The dependecies are essentially the same as the original repo of Min et al.. Specially, the experiments in our paper are run with transformers==3.4.0 and tokenizers==0.9.2. I am not sure whether other versions are compatible or would produce the same results.

Download data

We used three datasets in our paper: NQ, TriviaQA and SQuAD. Note that we treat SQuAD as an open-domain QA setting and retrieve passages from Wikipedia for each question instead of using the provided ones.

In our answer augmentation, we append all alias entities of the original answer entity to the correct answer list. We then unify the format of all these three datasets so that the training can be run easily with the same data processor and training command.

To save you the trouble of these preprocessing, we directly provide all the processed data. The download link is here: Google Drive. After you download and unzip the file, you should see these directories:

-nqopen: the original NQ dataset.

-nq_multi: the augmented NQ dataset.

-triviaqa: the original TriviaQA dataset. Note that in this version we only take the original single gold answer (the string in the data["Answer"]["Value"] field in the original TriviaQA release). And it does not include the "Aliases" field in the answer list.

-triviaqa_alias: the TriviaQA dataset with the answer strings in the "Aliases" field of the original TriviaQA released combined into the answer list. These answer aliases are mined from Wikipedia, by the original authors Mandar et al..

-triviaqa_multi: the TriviaQA dataset augmented with answer aliases from Freebase, this is mined by ourselves, as a comparison to the original answer aliases in Mandar et al.

-squad_open: the original SQuAD dataset, without paired passages.

-squad_open_multi: the SQuAD dataset augmented with answer aliases from Freebase.

In each directory, you should see the train/dev/test.json files. In the answer list for each question, the first answer string is always the original gold answer, and all answers following that are its aliases mined from knowledge bases. You can take a look at the actual data and see how the answer aliases look like, and be aware that some aliases may be noisy (it's just impossible to have all aliases being correct aliases to the answers), we have provided a detailed analysis in the paper showing that in most cases the noises are acceptable and doesn't impact the actual performance much.

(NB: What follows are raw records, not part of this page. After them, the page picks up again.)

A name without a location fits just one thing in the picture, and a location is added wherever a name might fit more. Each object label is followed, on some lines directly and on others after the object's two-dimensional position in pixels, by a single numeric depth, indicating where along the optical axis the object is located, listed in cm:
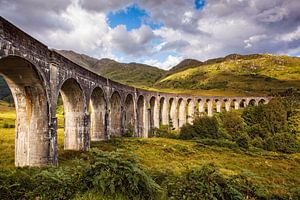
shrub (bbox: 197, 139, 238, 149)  4438
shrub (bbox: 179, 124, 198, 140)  5372
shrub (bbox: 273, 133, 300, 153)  4797
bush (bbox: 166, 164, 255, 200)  771
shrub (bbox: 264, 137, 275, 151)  4866
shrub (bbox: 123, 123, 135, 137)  4140
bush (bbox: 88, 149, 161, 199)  786
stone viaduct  1518
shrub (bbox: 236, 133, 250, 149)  4577
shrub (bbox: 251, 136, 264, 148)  4975
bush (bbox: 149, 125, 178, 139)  5461
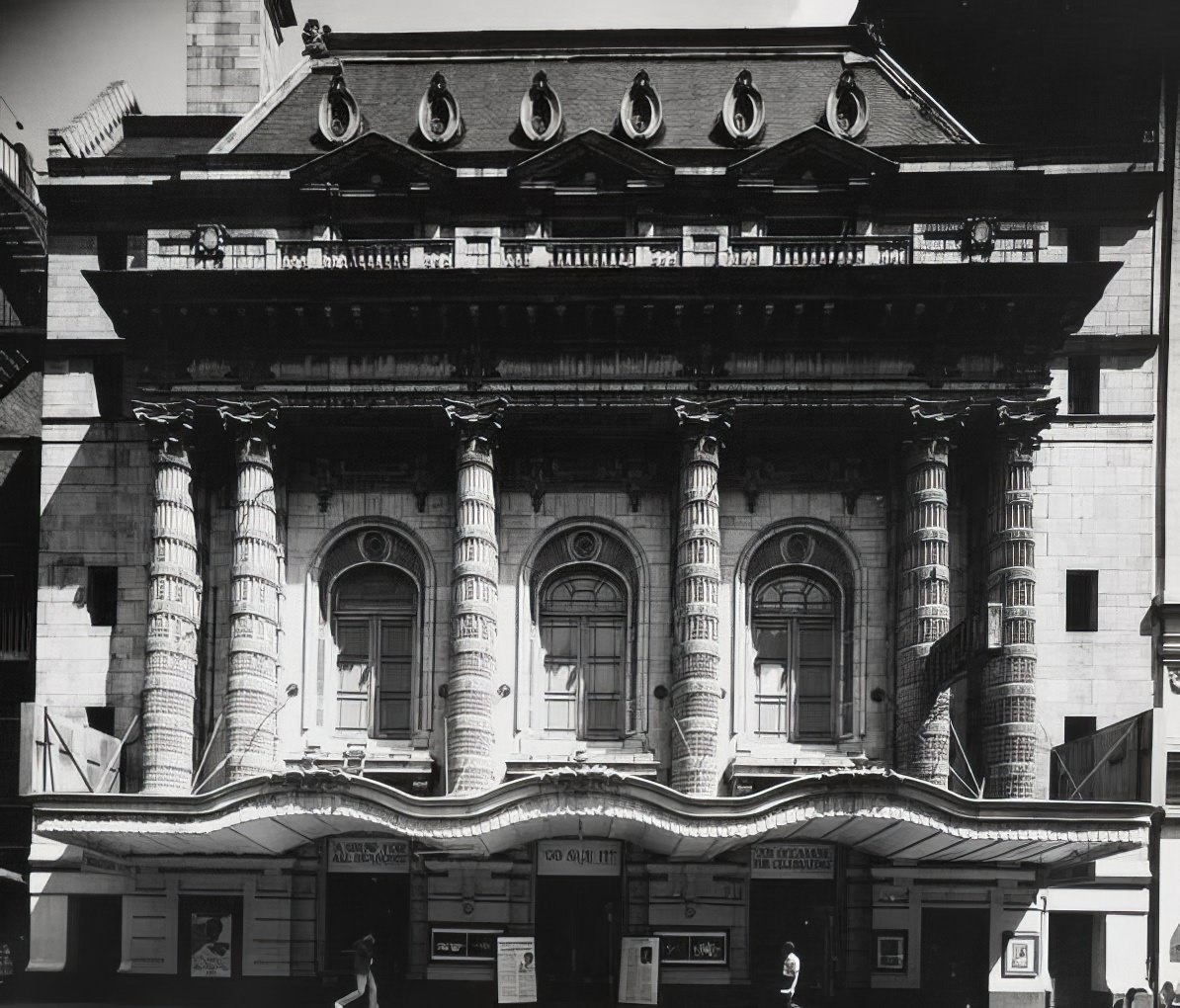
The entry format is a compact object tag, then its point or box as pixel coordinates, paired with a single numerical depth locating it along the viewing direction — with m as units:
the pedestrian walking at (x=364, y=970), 25.62
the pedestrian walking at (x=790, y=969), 27.61
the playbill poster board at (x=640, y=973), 29.28
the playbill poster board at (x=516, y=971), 28.91
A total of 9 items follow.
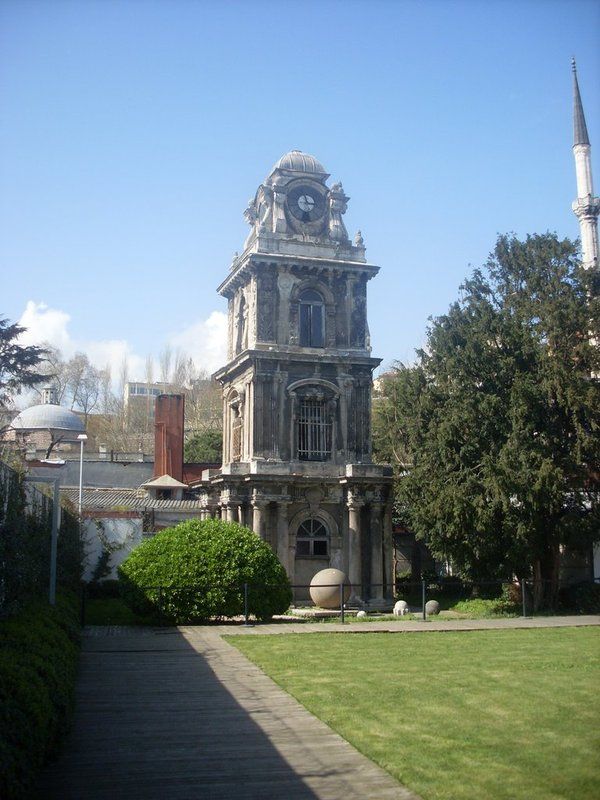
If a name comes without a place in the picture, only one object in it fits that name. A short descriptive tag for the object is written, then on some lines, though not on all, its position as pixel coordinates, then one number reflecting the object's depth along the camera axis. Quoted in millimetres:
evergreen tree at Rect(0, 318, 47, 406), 26766
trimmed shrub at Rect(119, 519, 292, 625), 23094
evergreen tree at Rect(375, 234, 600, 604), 27625
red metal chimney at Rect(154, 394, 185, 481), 47656
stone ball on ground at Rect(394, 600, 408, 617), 27531
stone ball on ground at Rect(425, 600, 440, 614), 28422
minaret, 54219
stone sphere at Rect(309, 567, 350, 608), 29203
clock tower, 33344
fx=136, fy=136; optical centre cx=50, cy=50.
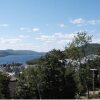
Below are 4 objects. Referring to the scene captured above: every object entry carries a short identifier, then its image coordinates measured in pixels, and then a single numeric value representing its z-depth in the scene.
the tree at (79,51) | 17.02
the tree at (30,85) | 18.05
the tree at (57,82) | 18.66
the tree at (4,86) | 17.03
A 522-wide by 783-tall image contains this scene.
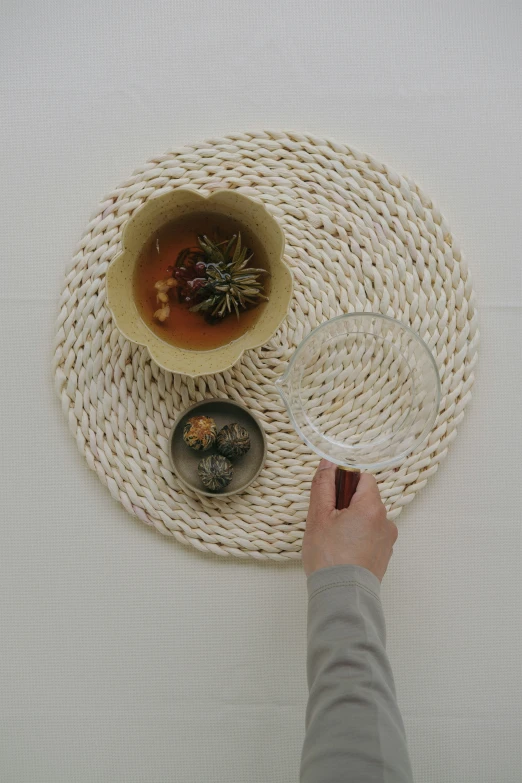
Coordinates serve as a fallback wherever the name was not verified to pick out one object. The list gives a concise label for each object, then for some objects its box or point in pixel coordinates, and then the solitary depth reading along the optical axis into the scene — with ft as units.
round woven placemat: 2.02
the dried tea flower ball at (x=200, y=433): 1.95
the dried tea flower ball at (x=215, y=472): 1.95
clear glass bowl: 1.96
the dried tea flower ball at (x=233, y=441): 1.96
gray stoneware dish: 2.01
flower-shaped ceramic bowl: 1.87
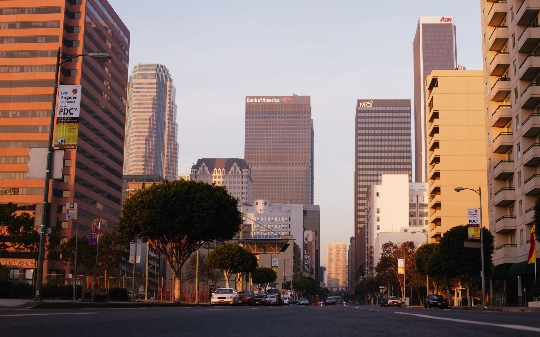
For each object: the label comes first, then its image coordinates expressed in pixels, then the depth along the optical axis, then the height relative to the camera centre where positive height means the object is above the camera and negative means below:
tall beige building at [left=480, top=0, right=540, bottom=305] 65.25 +14.22
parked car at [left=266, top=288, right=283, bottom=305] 78.22 -3.48
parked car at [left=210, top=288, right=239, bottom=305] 58.78 -2.54
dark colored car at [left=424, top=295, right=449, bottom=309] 68.81 -3.09
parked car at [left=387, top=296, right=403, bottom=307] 89.19 -4.10
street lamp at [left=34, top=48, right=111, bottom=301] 28.67 +2.22
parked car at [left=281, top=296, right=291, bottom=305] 89.38 -4.14
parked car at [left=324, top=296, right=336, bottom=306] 122.41 -5.61
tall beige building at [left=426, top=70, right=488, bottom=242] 117.69 +20.54
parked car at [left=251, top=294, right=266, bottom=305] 72.12 -3.25
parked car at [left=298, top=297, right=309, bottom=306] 103.64 -5.00
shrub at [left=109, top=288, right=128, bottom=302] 52.69 -2.26
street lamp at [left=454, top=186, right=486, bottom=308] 61.59 +1.46
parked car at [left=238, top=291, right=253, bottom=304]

We have also provided the tokenized files of those data, so that you can skip the tokenization part. But if you are not using bert-base-uncased, then you need to tokenize them by yourselves with your own tokenizer.

In case you are wondering what if we combine the aliases from both Wikipedia and Freebase for TriviaQA, we have tried that, and found that it gives some additional gains during augmented evaluation, but no gains in augmented training as compared to just using one source of aliases alone.

QA Pipeline

We follow the same open-domain QA pipeline as in Min et al.. Note that you need to do the passage retriveal for every dataset instead of reusing the retrieved passage indices of the original dataset for the augmented dataset, because their gold answers are different.

After that, you can start training. Here is an example of the training script that we used:

python3 cli.py \
--seed 12 \
--do_train \
--do_predict \
--task qa \
--num_train_epochs 4 \
--dpr_data_dir $dpr_data_dir \
--output_dir out/reader_nq_multi_new \
--train_file $nq_train \
--predict_file $nq_multi_dev \
--bert_name bert-base-uncased \
--train_M 24 \
--test_M 10 \
--train_batch_size 4 \
--gradient_accumulation_steps 2 \
--predict_batch_size 32 \
--eval_period 800 \
--wait_step 10 \
--topk_answer 10 \
--learning_rate 3e-5 \
--checkpoint /home/sichenglei/bert-base-uncased/pytorch_model.bin

And to test on the test set:

python3 cli.py \
--seed 12 \
--do_predict \
--task qa \
--dpr_data_dir $dpr_data_dir \
--output_dir out/reader_nq_multi_new \
--train_file $nq_train \
--predict_file $nq_multi_test \
--bert_name bert-base-uncased \
--train_M 24 \
--test_M 10 \
--predict_batch_size 32 \
--eval_period 800 \
--wait_step 10 \
--topk_answer 10 \
--checkpoint out/reader_nq_multi_new/best-model.pt

We used these same hyper-parameters for all datasets.